だからといって、俺が止まっていい理由にはならない。

王都が動くまでに、どれだけの村が潰れる?

どれだけの人が、声を上げる前に消える?

俺に出来る事は限られている。

だが、限られているからこそ、全部やる。

保護民の受け入れ。

南町の整備。

商人との流れの維持。

傭兵団の管理。

一つでも手を抜けば、ここも同じ運命を辿る。

俺は深く息を吸い、吐いた。

――これはもう「備え」じゃない。

「進行中」だ。

嵐は、もう遠くない。

その頃、父上の元には王政からの文が届いていた。

封を切り、目を通す。

――随分と、呑気な文だ。

「現時点において大きな混乱は確認されず。

各領地においても同様との報告が上がっている」

……か。

父上は、文を机に置いたまま、しばし動かなかった。

時間差があるのは解っている。

情報が上に届くまでに、どうしても遅れは出る。

だが――これは、遅れの範疇か?

「何を言っとるのだ……」

小さく、しかし鋭く呟く。

大きな混乱は起きていない?

各領地も同じ?

「それとも……隣領だけの事だと言いたいのか?」

いや。
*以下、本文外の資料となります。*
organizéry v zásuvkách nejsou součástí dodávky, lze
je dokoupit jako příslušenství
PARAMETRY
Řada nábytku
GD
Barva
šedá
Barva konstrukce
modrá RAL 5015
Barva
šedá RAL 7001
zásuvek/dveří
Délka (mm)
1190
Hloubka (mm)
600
そんな筈は無い。

父上の脳裏に、商人達から届いた“生の話”が次々と浮かぶ。

村単位の放棄。

兵による強制徴収。

食糧を奪われ、衰弱した民。

それらは、書類の上には一行も現れない。

だが、確実に起きている。

「……上は、まだ“数字”しか見ておらん」

帳簿が崩れ、税が滞り、初めて混乱と呼ぶつもりか。

その時には、もう遅いというのに。

父上は、静かに息を吐いた。

「エドワルドが前に出る訳だ……」

王政が動かぬなら、領として動くしかない。

そして、その動きは――

いずれ必ず、上の目にも触れる。

それが、救いになるのか。

それとも――火種と見なされるのか。

父上は文を畳み、次の指示を書き始めた。

ズレは、もう無視出来ない段階に来ている。